I decided then to do what I’d been wanting to do for months now, even though it will undoubtedly make some people try mad and think I’m being an opportunist. It’s damned if you do, damned if you don’t. Raise them, and you’re taking advantage if people, lower them, and you’re an opportunist. What my plan is will probably result in a net loss for me, but eh.

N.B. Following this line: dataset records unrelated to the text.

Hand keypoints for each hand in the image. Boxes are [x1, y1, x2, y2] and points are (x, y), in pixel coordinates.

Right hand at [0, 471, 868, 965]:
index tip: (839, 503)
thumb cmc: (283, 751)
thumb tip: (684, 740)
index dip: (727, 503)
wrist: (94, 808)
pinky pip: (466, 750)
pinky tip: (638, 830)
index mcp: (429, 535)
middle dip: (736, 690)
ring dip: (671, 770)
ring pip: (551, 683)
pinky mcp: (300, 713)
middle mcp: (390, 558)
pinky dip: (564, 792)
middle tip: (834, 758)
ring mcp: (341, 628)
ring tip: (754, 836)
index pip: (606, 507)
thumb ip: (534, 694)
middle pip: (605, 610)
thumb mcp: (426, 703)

Regardless of what’s happening in the world, we all need reasons to be happy and to have something to look forward to. (Don’t even start on “but people are dying”–unless you know the extent and severity and length of my medical history, you have less than no room to lecture me on this. None.) That’s what helps get is through the rough times, something positive out there in the future to reach for and to pull us through the quagmire. So I’ll be doing that in the way I know how. If that makes some people mad, so be it. For others, it might be the boost needed to look forward with some happiness, and that’s more important than trying to keep some people from getting mad. More people need to get to feel what Charlotte felt today, and I hope to get to make that happen.
So I’m going to write up the new stuff and get it posted by tomorrow.